Le intercettazioni preventive antimafia
Commento a Cass., sez. II, 19 gennaio 2016, n. 4777, in CED Cass., n. 266234.
Nel 2011 la complessa normazione in tema di intercettazioni preventive viene ulteriormente implementata: l’art. 78 del Codice antimafia[1], riproponendo la disciplina già sperimentata con la l. 646/1982, introduce la possibilità di effettuare intercettazioni telefoniche e telematiche anche per prevenire la reiterazione di attività o comportamenti criminosi per i quali è già stata applicata una misura di prevenzione personale.
Più nel dettaglio, la nuova species captativa consente agli ufficiali di polizia giudiziaria di richiedere al procuratore della repubblica del luogo dove le operazioni devono essere eseguite l’autorizzazione ad eseguire le intercettazioni telefoniche, telegrafiche, nonché le “altre comunicazioni e conversazioni” (ex art. 623 bis c.p.), tutte le volte in cui si «ritenga necessario al fine di controllare i soggetti nei cui confronti sia stata applicata una misura di prevenzione» personale.

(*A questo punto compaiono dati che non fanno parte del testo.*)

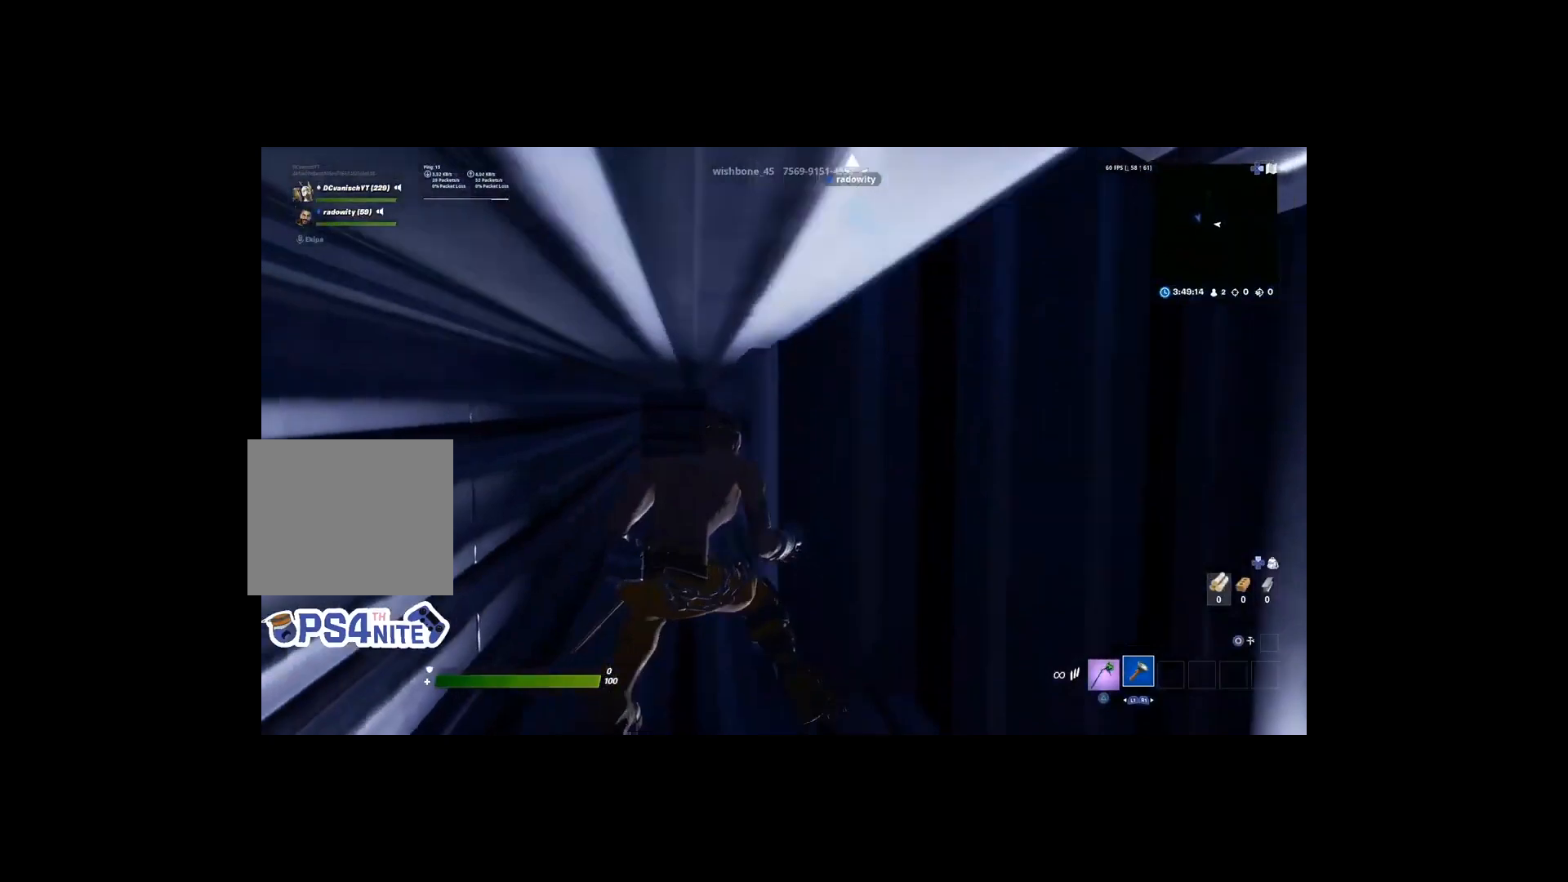
{"buttons": [], "left_stick": "up", "right_stick": "center", "events": [[367, "left_stick", "up"]]}
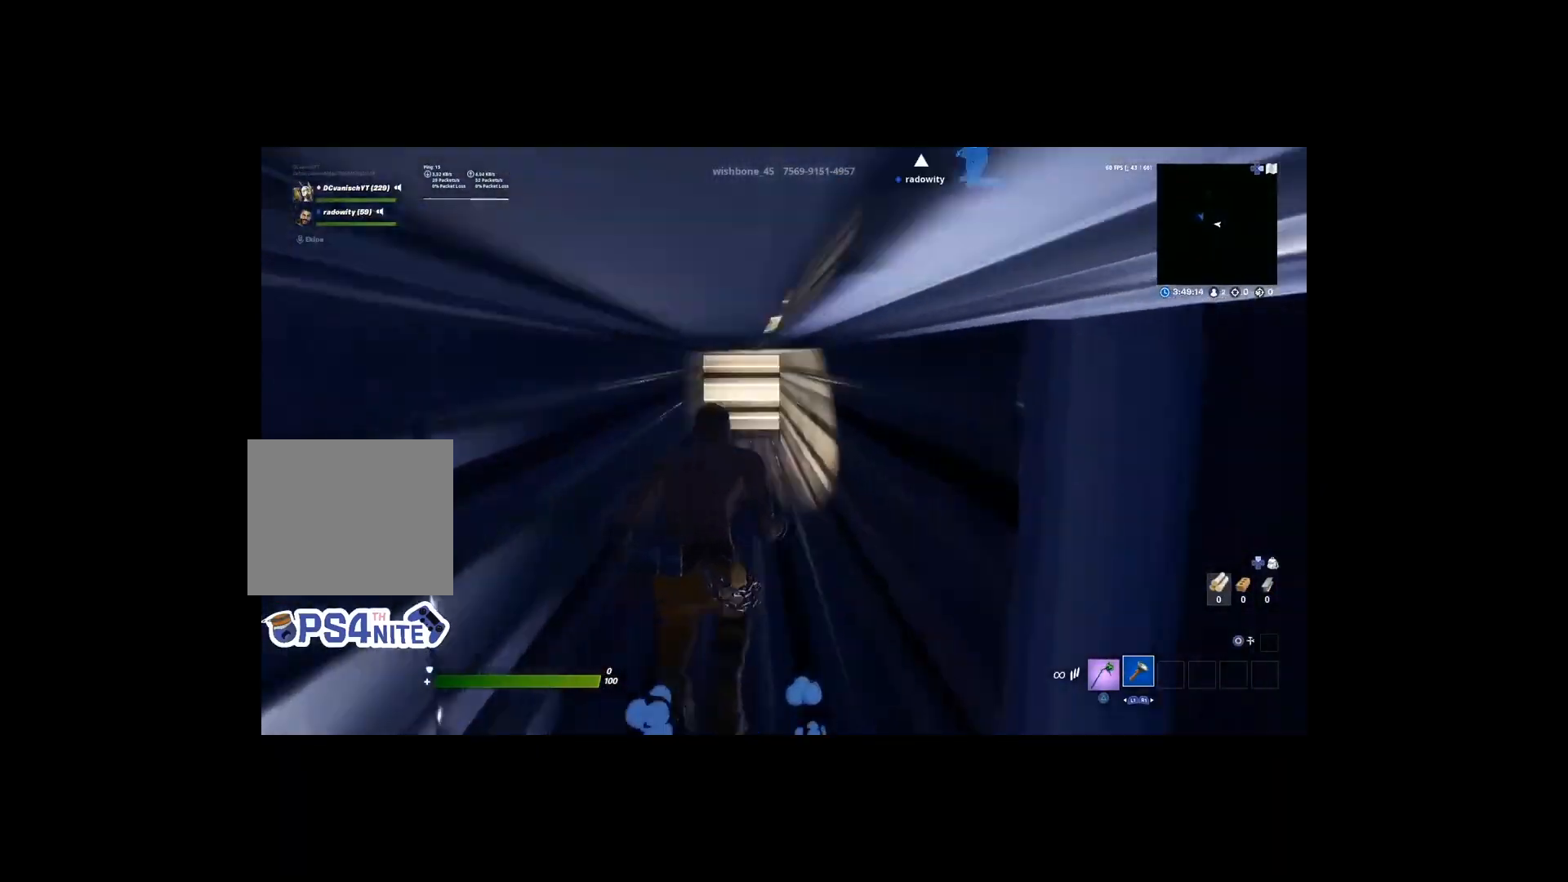
{"buttons": [], "left_stick": "up", "right_stick": "center", "events": []}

Gli ultimi due commi dell’art. 78 definiscono il regime di probatorio dei dati captati: esplicitando il divieto di qualsiasi forma di utilizzazione degli stessi, si prevede che gli stessi possono solo servire per la prosecuzione delle indagini e che tutte le registrazioni e le trascrizioni effettuate, una volta depositate in procura, devono essere distrutte[2].
Ma la giurisprudenza più recente ha fornito un’interpretazione “estensiva” del dictum.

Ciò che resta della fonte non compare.